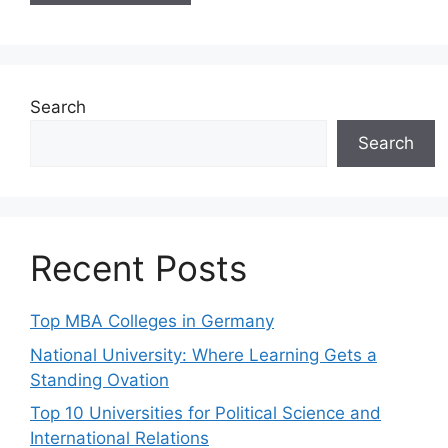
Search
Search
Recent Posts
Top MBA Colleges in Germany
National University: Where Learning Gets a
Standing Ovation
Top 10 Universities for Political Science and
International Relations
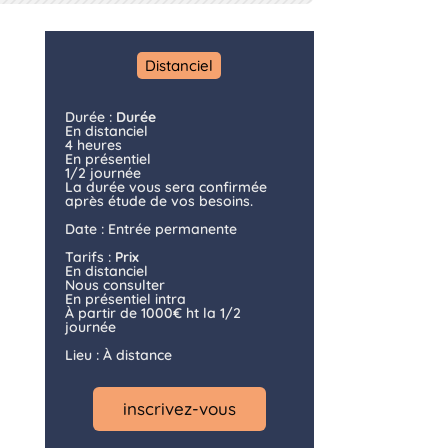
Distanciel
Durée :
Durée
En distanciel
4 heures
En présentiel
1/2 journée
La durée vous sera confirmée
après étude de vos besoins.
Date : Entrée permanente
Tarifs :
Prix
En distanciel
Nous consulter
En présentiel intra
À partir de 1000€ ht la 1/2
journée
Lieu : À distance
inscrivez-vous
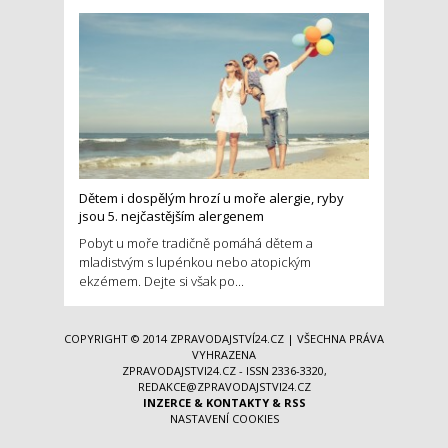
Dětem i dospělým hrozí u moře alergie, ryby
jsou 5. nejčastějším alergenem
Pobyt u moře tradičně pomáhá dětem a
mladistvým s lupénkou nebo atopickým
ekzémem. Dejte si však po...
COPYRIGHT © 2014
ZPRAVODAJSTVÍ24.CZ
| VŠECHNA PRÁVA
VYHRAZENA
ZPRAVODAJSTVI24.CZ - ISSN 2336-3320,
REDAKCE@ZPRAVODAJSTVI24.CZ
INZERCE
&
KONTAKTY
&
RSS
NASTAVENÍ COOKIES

____

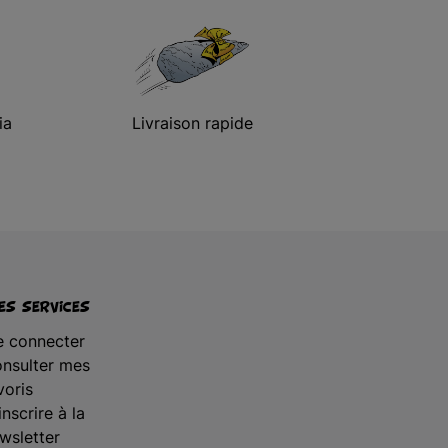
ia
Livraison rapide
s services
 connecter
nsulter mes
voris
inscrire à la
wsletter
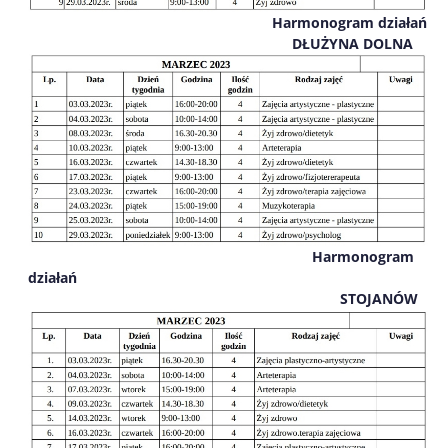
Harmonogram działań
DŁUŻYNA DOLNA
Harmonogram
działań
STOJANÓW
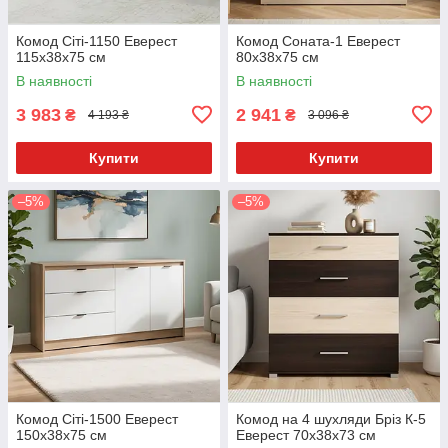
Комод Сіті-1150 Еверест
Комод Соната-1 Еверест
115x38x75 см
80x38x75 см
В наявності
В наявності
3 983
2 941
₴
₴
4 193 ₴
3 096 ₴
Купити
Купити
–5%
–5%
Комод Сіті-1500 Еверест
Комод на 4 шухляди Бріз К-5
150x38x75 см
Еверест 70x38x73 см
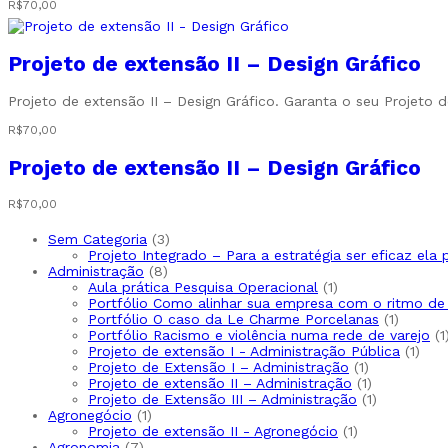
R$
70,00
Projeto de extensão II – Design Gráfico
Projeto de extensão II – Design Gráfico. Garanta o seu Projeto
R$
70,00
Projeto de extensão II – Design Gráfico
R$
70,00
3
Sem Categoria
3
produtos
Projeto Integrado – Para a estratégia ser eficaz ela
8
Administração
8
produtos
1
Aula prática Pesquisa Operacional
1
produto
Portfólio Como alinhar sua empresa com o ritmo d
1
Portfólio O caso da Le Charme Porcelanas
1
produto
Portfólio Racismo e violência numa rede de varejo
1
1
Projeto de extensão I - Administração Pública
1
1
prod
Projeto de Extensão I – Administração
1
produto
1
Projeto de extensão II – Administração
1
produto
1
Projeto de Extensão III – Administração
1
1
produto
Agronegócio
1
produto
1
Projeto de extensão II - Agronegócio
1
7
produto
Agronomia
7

____

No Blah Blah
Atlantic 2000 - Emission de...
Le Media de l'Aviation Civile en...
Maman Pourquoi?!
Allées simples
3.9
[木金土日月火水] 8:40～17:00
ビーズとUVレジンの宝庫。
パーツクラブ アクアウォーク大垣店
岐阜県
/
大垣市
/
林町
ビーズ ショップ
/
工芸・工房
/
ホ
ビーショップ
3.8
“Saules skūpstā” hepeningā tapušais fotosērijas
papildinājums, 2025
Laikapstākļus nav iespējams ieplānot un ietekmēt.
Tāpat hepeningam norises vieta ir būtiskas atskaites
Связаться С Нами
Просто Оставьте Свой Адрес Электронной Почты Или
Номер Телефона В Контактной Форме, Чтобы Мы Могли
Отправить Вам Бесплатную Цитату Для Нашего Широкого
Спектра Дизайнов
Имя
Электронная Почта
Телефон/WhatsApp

____

> [What you are asked to do]: Render everything in the records from the line containing "No Blah Blah" down to the line containing "Телефон/WhatsApp", both included, as a numbered list, omitting any blank lines.

> [Solution for this problem]:
1. No Blah Blah
2. Atlantic 2000 - Emission de...
3. Le Media de l'Aviation Civile en...
4. Maman Pourquoi?!
5. Allées simples
6. 3.9
7. [木金土日月火水] 8:40～17:00
8. ビーズとUVレジンの宝庫。
9. パーツクラブ アクアウォーク大垣店
10. 岐阜県
11. /
12. 大垣市
13. /
14. 林町
15. ビーズ ショップ
16. /
17. 工芸・工房
18. /
19. ホ
20. ビーショップ
21. 3.8
22. “Saules skūpstā” hepeningā tapušais fotosērijas
23. papildinājums, 2025
24. Laikapstākļus nav iespējams ieplānot un ietekmēt.
25. Tāpat hepeningam norises vieta ir būtiskas atskaites
26. Связаться С Нами
27. Просто Оставьте Свой Адрес Электронной Почты Или
28. Номер Телефона В Контактной Форме, Чтобы Мы Могли
29. Отправить Вам Бесплатную Цитату Для Нашего Широкого
30. Спектра Дизайнов
31. Имя
32. Электронная Почта
33. Телефон/WhatsApp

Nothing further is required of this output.